╭─ Texto apresentado
Entre tantas mudanças que a maturidade traz, há uma que costuma surpreender pela intensidade: o valor que as amizades passam a ter. Se na juventude os amigos eram muitos e as relações às vezes superficiais, na maturidade acontece um movimento de depuração. Sobram as amizades de verdade, e elas se revelam um dos maiores tesouros dessa fase da vida.
Parte disso tem a ver com o tempo. As amizades que chegam intactas até os 50 ou 60 anos costumam ser as que atravessaram décadas, que viram fases boas e ruins, que resistiram a mudanças, distâncias e desencontros. Esse histórico compartilhado cria um vínculo difícil de construir do zero. Ter ao lado alguém que conhece a sua história inteira, que esteve presente em momentos decisivos, é um conforto que poucas coisas oferecem.
Há também uma mudança na qualidade das relações. Na maturidade, com menos tempo a perder e mais clareza sobre o que importa, as mulheres tendem a investir nas amizades que realmente nutrem e a se afastar das que apenas drenam. Esse filtro natural faz com que as relações que permanecem sejam mais honestas, mais profundas e mais livres de aparências. Conversa-se com mais verdade, ouve-se com mais atenção.
As amizades nessa fase cumprem ainda um papel afetivo precioso. Conforme alguns vínculos se transformam, com filhos que crescem e saem de casa, com mudanças nos relacionamentos, com a vida que se reorganiza, as amigas se tornam uma rede de apoio fundamental. São elas que sustentam os dias difíceis, que celebram as conquistas, que oferecem companhia e pertencimento. Cultivar essas relações é cuidar da própria felicidade.
╰─
╭─ Material fornecido
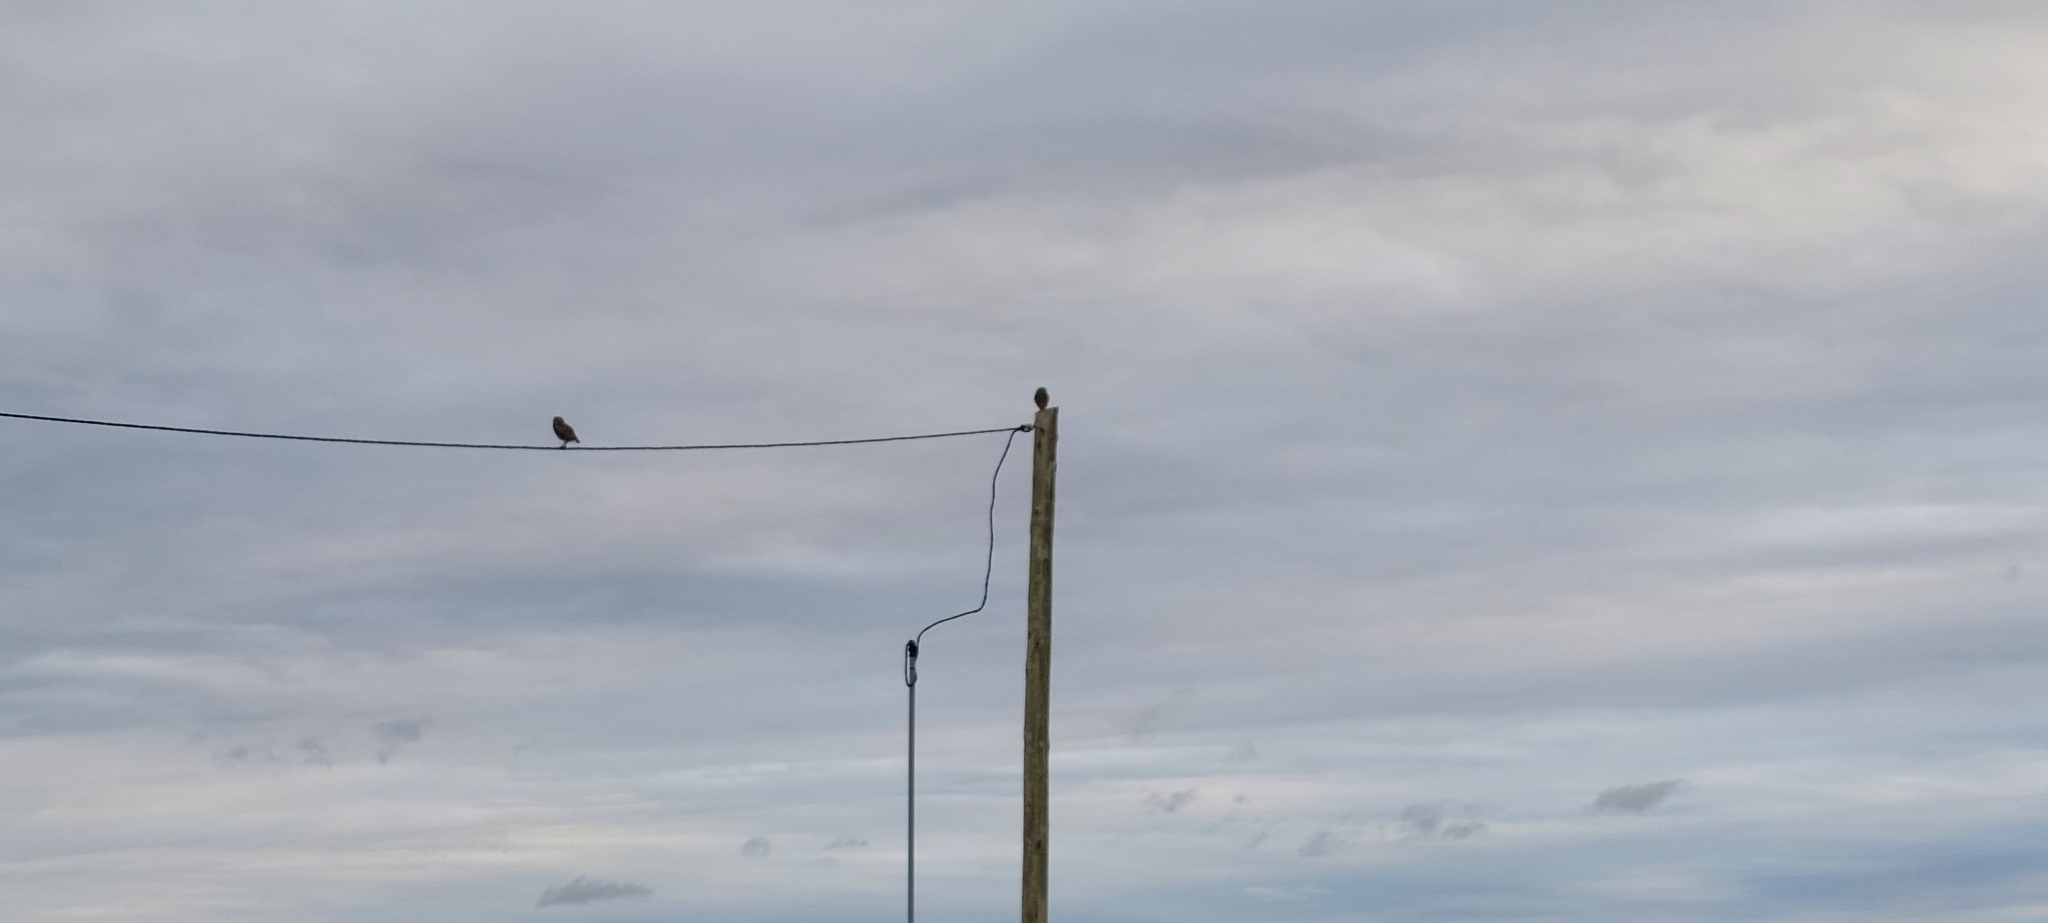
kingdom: Animalia
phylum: Chordata
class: Aves
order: Strigiformes
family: Strigidae
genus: Athene
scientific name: Athene cunicularia
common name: Burrowing owl
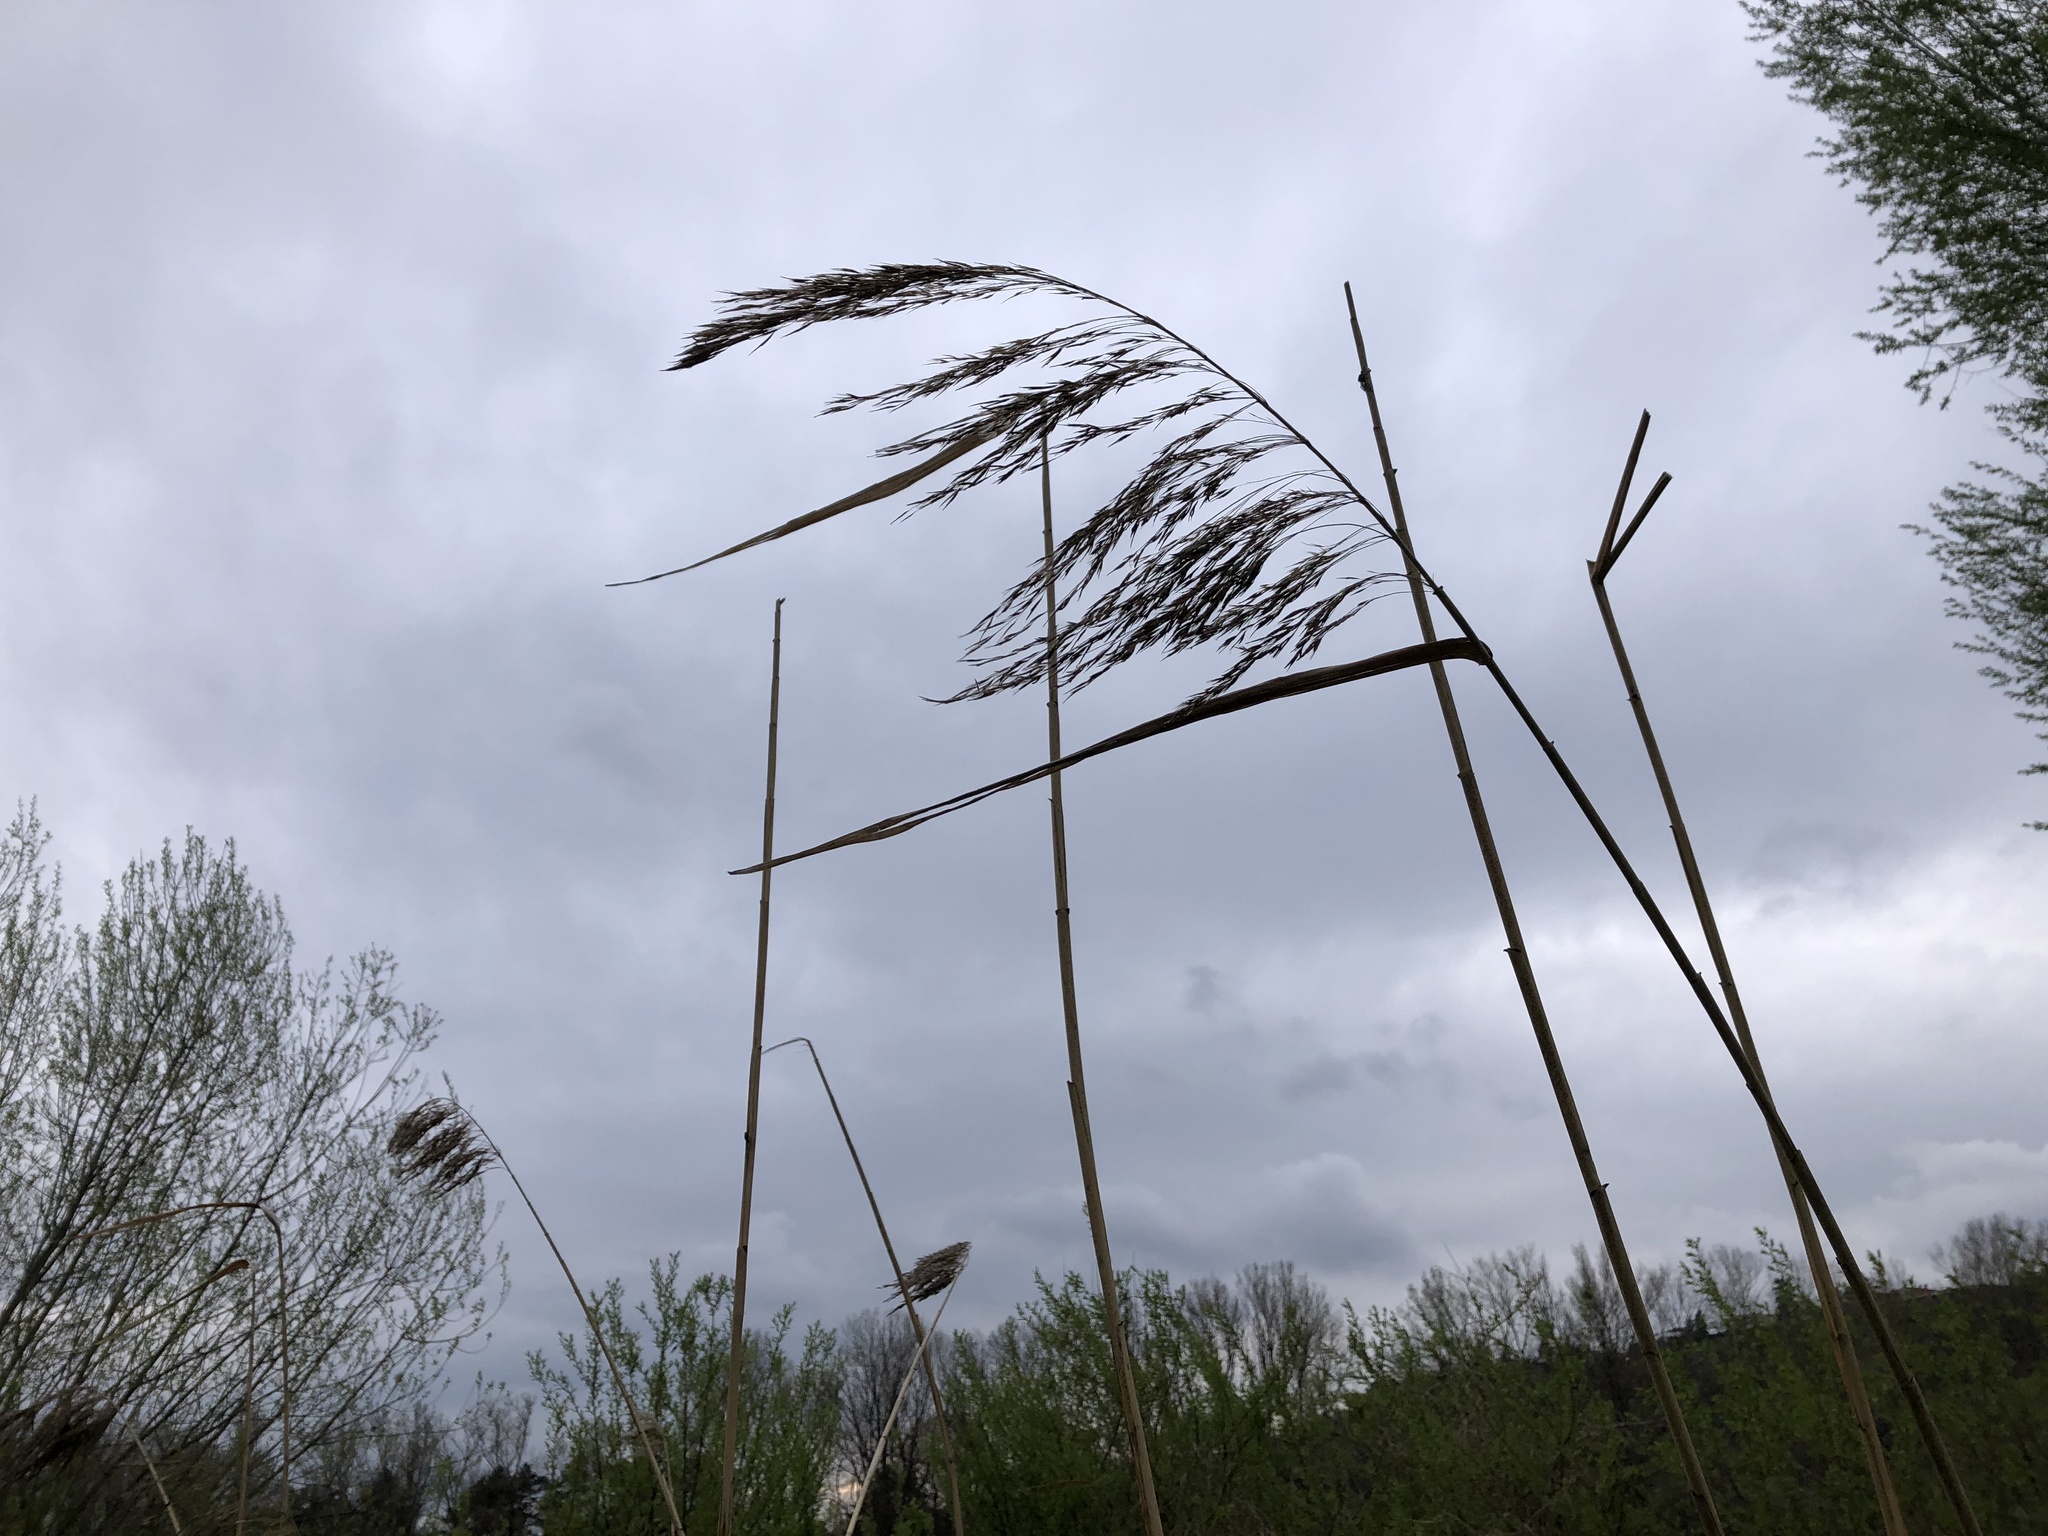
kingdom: Plantae
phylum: Tracheophyta
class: Liliopsida
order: Poales
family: Poaceae
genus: Phragmites
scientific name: Phragmites australis
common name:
╰─
## Tarefa
Retome o texto sobre as amizades na maturidade e prossiga a partir da última frase. As linhas não têm relação com o texto.

## Resposta
Vale também o convite a fazer novas amizades, algo que muitas mulheres acham que já não é mais possível. É possível, sim. Grupos de interesse, atividades novas, viagens, hobbies, tudo isso é terreno fértil para encontros que podem virar amizades valiosas. A maturidade não fecha as portas para novos vínculos; ao contrário, oferece mais repertório e mais autenticidade para construí-los.
Investir nas amizades, portanto, é uma das decisões mais sábias dessa fase. Marcar o almoço, ligar para a amiga, planejar o encontro, manter o vínculo vivo. Essas relações são alicerce de bem-estar, de saúde emocional e de alegria. Na maturidade, fica claro que riqueza de verdade não se mede em bens, mas em laços. E poucas riquezas são tão valiosas quanto uma boa amizade que resistiu ao tempo.